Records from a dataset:
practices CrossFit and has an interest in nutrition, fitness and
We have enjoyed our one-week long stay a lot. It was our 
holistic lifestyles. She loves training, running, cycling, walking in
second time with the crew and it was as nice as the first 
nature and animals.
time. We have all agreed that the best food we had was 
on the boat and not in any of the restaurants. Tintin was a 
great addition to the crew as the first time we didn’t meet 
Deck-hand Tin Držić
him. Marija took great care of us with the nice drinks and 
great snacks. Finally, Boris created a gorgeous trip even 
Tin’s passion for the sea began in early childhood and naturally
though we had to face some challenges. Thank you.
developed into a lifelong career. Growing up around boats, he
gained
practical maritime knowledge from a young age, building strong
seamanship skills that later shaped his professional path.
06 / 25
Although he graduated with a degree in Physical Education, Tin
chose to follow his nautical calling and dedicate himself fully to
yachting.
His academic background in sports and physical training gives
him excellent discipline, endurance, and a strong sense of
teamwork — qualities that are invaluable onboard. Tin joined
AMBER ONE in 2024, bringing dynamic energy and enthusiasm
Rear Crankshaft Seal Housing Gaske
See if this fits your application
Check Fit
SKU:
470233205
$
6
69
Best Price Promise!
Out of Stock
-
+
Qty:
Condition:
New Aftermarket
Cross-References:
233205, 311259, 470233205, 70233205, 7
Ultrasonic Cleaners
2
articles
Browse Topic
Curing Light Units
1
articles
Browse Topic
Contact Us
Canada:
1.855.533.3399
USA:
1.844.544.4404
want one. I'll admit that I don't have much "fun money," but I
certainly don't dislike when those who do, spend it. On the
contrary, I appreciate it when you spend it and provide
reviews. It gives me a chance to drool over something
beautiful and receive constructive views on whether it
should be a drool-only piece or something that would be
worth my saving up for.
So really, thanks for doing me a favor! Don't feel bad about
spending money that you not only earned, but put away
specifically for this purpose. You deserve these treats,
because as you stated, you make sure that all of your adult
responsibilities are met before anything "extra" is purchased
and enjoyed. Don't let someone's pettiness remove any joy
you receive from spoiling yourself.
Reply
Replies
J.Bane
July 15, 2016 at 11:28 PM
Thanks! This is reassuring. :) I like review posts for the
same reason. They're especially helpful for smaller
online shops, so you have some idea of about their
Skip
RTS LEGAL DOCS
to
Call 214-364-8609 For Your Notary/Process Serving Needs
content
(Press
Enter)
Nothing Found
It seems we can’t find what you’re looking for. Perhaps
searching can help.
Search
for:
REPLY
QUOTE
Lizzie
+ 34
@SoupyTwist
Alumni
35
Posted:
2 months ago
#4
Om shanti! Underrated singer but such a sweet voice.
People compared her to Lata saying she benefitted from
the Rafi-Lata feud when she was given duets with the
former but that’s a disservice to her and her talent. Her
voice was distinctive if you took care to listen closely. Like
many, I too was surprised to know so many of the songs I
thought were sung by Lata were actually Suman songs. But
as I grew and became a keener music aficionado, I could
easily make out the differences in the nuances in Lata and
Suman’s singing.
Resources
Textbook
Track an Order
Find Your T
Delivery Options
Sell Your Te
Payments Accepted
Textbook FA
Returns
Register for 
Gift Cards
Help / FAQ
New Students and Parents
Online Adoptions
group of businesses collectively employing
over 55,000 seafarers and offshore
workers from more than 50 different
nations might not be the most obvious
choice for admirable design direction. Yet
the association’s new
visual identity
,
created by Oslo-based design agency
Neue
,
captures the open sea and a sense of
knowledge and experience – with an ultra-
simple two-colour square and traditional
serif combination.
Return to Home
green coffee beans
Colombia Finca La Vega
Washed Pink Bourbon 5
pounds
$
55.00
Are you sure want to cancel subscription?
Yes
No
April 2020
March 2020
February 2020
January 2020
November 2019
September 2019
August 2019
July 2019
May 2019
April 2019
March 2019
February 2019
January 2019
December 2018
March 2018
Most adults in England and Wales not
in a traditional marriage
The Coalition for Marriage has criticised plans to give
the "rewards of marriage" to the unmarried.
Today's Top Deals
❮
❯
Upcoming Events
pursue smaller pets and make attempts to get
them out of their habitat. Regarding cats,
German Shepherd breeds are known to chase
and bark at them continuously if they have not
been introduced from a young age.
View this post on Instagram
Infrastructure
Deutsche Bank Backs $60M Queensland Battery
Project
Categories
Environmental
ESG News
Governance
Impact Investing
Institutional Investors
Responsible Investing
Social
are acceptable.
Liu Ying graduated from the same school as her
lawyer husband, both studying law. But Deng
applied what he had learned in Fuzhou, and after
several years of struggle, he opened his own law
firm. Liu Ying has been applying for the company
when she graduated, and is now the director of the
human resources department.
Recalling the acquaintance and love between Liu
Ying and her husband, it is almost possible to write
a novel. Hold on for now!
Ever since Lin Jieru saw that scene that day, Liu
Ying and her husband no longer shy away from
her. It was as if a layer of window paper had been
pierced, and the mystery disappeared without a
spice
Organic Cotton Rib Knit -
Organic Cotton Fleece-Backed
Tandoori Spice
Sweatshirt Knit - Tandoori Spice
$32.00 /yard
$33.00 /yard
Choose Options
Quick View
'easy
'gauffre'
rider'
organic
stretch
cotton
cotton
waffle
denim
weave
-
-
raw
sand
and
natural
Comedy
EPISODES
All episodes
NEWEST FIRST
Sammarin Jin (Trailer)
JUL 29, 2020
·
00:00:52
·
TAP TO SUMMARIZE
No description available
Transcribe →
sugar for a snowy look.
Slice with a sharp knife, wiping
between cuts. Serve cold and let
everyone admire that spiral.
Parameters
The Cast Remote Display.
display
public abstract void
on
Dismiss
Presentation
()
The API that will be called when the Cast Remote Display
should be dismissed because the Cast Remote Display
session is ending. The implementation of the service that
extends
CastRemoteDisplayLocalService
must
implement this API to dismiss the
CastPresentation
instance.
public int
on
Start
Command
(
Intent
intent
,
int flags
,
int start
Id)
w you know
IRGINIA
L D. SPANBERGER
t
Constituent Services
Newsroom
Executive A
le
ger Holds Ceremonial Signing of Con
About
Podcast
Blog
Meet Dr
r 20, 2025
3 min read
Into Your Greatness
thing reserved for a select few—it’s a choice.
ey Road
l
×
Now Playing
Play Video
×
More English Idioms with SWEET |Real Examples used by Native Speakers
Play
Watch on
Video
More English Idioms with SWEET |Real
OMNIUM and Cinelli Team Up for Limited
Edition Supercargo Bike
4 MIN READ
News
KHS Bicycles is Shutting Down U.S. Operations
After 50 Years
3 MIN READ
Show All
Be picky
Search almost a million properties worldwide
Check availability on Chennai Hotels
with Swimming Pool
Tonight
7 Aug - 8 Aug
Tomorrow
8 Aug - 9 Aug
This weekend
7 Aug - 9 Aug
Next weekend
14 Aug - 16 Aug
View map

▸ **EXERCISE DIRECTIONS**
Would you please reproduce the records above exactly, only from their first line through the line holding "great addition to", with both ends included?

▸ **WRITTEN SOLUTION**
practices CrossFit and has an interest in nutrition, fitness and
We have enjoyed our one-week long stay a lot. It was our 
holistic lifestyles. She loves training, running, cycling, walking in
second time with the crew and it was as nice as the first 
nature and animals.
time. We have all agreed that the best food we had was 
on the boat and not in any of the restaurants. Tintin was a 
great addition to the crew as the first time we didn’t meet 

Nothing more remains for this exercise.